Learn chess with Pete

Beginners Level


Lesson 7 – Positional Chess Introduction


A lot of chess is about pattern recognition.  Just by looking at a position, and without analysing at all, experienced players can immediately see the most promising lines of attack, or areas of weakness in both their own and their opponent’s position.  The better the player, the more pronounced this ability is.  It is interesting to watch a number of players of different strengths analysing a position together.  I have often seen a couple of ordinary players like me (but not me because I find analysis boring) analysing a position together.  A strong player walks up and just glances at the position and says “Why don’t you just do this?” - and immediately the whole game is seen in a different light.


There is a number of different rules of thumb to help the mere mortal.  I will tell you about some of these, but beware of treating them as absolute hard and fast rules.  As with the value of the pieces, the value of these rules varies according to the overall state of the game.  There are players who treat these rules as if they were Holy Writ, and as a result play predictable and stodgy chess, with many draws.  There are also probably other players like me who deliberately break as many of these rules as possible because they don’t like rules per se.


So here are (some) of the rules. See the examples (from the main index) for further clarification:




1. Doubled or isolated pawns are bad. 

2. Doubled isolated pawns are very bad.


This is because they can’t support each other.  Pawns on adjacent files can obviously support each other. 




      1. Knights should not be in a corner.

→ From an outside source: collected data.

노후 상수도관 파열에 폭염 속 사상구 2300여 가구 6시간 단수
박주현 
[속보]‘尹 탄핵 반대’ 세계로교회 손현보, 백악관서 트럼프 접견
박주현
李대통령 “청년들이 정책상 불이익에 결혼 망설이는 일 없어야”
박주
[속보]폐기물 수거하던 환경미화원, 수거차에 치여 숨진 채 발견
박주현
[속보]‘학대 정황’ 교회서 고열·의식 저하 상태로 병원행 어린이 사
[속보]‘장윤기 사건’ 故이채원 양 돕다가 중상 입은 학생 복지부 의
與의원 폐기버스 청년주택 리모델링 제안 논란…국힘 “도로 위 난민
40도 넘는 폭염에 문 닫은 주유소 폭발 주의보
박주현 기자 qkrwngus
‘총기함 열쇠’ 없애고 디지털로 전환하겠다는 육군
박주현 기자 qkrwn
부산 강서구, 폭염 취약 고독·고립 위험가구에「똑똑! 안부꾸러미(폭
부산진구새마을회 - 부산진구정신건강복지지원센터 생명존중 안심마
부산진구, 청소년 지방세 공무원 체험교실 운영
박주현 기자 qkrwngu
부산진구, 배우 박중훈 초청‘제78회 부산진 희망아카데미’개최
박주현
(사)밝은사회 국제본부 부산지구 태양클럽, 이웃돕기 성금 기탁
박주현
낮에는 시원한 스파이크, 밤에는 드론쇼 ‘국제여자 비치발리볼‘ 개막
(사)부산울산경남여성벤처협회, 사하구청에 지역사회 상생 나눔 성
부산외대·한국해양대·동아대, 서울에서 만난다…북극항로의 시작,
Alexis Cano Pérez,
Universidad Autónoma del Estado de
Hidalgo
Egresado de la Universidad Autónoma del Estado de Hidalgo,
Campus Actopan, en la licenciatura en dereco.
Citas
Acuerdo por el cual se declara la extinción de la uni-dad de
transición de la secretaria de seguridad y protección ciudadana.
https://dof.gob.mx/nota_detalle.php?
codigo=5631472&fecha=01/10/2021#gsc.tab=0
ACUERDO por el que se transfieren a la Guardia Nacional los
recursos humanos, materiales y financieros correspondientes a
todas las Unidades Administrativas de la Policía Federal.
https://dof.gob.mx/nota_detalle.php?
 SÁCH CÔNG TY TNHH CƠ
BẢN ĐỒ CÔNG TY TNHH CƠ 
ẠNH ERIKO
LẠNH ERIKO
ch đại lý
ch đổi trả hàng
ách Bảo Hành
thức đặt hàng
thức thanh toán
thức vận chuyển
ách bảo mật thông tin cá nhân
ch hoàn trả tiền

      2. Knights should not be at the edge of the board.


This is because a Knight has only two possible moves in a corner, or four at the edge of the board.  Elsewhere it has eight.




1.       Bishops are best on a long diagonal (a1-h8 or h8-a1). 


I’m a bit more dubious about this rule.  Bishops on a long diagonal most often occur when a player fianchettoes his bishop (e.g. b3, Bb2), and there is no doubt that these Bishops can be very troublesome to deal with.  However, if we apply the same logic as with a Knight – to do with the number of moves available – we see a different story.  A bishop on b2 has only 9 potential squares to move to, whereas a Bishop on c4, which is not on a long diagonal, has 11. 




1.       Rooks are good on open files.

2.       Rooks are good on half-open files.

3.       Doubled Rooks are good.

4.       Rooks on the seventh rank are good.

5.    Doubled Rooks on the seventh rank are very good.


1 and 2 are because the rooks can penetrate into the opponent’s position.  Number 3 is obviously because the power is doubled.  Number 4 is because the enemy king is usually on the eighth rank, and can thus be prevented from being influential in the endgame.




            The only rule I can think of about queens is not to bring them out too early.  This is because the Queen can get chased around by all other pieces, because it is not worth swapping her for any other single piece.




1.       Keep them protected early on, preferably by castling.

2.       Get them to the centre of the board in the endgame.  This one very much depends on the particular position, but is quite a good idea if you can’t think of anything else to do.